[Selected text]

This is a tutorial that will teach you how to create Blender terrain models from digital elevation data downloaded from the Internet.
The URLs to download the free software is included in the tutorial. The software you will need is:
MicroDEM: This free application loads digital elevation data and converts it a gray scale heightmap to be used as the texture in Blender for the displacement modifier. You need this application to complete the tutorial.
GoogleEarth and the srtm41.kmz file: This is optional, but I cover how to use it in the tutorial. This allows you to download the elevation data collected by the Shuttle Radar Topography Mission (SRTM) worldwide. Although it is low resolution data, I find it very useful.
I use actual digital elevation data to create Blender terrains for mountains, volcanos, canyons, deserts, river valleys, beaches, coves, battlefields and other historic palces, and many other uses. ANT is a very good tool in Blender and I use it. However, when you want to create specific terrain models or ones with high resolution without a lot of effort, then digital elevation data is what I prefer.
Using GIMP, Photoshop, or other imaging software, you can, with some practice, edit the heightmaps to add, modify, and delete terrain to meet your needs. Also, you can paint in flat areas to create roads, paths, streams, rivers, etc. But it does take some practice to select the proper gray scales for the desired terrain features.
The tutorial will take you step by step from downloading the elevation data for Mount Saint Helens in Washington State, to loading the data in MicroDEM, converting it to a heightmap, and then using that heightmap in Blender to create a model of Mt. St. Helens.
The preview to the left shows two techniques covered in the tutorial.

[/Selected text]
[Information supplied]

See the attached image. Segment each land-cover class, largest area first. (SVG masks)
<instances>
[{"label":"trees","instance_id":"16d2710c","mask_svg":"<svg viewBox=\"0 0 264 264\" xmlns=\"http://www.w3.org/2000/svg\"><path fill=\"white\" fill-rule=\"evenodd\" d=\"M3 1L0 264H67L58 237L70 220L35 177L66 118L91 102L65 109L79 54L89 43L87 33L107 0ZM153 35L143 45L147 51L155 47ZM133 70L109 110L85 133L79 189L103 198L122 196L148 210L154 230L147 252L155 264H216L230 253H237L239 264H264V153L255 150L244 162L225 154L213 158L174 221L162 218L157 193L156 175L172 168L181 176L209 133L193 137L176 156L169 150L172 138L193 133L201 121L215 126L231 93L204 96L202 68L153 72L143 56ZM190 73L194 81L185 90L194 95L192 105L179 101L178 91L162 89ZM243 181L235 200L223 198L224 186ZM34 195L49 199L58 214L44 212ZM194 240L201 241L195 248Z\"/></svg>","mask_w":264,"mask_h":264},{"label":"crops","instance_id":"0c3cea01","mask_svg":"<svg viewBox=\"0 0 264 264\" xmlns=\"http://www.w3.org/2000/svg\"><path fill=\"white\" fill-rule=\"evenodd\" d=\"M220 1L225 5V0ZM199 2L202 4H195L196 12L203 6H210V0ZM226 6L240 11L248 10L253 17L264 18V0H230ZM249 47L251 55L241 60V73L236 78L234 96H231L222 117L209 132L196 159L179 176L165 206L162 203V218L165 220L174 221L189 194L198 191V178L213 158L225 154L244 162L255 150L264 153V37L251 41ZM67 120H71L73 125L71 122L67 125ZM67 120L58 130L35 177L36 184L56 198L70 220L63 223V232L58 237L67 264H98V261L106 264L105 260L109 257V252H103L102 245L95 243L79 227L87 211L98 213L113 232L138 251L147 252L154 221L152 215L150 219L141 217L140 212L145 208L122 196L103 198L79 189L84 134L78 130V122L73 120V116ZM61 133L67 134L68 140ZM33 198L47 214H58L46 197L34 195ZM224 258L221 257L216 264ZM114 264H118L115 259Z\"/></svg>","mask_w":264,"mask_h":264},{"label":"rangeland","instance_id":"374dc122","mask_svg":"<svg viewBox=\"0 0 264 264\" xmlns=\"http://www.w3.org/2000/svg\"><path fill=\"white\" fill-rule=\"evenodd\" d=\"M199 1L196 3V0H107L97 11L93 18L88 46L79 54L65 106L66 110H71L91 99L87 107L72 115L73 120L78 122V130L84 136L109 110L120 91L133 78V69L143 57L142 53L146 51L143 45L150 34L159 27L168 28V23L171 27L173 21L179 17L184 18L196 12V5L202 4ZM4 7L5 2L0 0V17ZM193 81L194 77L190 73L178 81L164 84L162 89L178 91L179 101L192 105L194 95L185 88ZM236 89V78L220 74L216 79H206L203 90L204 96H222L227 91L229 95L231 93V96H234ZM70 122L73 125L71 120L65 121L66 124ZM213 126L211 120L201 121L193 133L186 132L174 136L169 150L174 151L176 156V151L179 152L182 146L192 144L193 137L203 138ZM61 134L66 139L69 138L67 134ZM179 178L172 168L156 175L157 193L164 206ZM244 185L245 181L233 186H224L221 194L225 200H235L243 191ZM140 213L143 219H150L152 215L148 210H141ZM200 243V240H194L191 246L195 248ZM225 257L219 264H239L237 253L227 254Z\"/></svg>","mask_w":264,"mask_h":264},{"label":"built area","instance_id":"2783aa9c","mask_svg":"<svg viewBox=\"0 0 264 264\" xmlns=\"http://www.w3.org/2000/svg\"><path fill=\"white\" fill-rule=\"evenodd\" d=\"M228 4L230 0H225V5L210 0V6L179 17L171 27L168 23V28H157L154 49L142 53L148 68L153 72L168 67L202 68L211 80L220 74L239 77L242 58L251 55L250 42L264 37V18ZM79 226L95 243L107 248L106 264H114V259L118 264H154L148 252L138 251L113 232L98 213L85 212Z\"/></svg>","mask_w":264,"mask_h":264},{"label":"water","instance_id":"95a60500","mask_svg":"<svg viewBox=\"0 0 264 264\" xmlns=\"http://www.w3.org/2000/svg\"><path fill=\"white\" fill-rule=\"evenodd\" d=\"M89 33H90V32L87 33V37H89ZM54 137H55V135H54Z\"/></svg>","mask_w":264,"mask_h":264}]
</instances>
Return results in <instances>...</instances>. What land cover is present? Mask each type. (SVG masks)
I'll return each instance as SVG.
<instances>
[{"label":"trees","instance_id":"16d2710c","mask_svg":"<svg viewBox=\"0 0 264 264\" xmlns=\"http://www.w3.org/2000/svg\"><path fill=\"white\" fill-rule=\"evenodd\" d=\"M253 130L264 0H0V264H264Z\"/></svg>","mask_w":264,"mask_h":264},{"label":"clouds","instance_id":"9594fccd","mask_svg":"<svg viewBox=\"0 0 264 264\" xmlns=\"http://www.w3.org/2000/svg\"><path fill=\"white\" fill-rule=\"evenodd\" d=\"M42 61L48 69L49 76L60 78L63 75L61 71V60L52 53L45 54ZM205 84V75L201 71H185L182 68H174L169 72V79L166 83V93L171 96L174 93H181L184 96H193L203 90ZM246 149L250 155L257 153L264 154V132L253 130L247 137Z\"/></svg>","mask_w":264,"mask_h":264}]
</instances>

[/Information supplied]

Task brief: Can you duplicate everything in the Blender terrain tutorial text from "I use actual" down to "what I prefer."? The listing has nothing to do with this.

Task output:
I use actual digital elevation data to create Blender terrains for mountains, volcanos, canyons, deserts, river valleys, beaches, coves, battlefields and other historic palces, and many other uses. ANT is a very good tool in Blender and I use it. However, when you want to create specific terrain models or ones with high resolution without a lot of effort, then digital elevation data is what I prefer.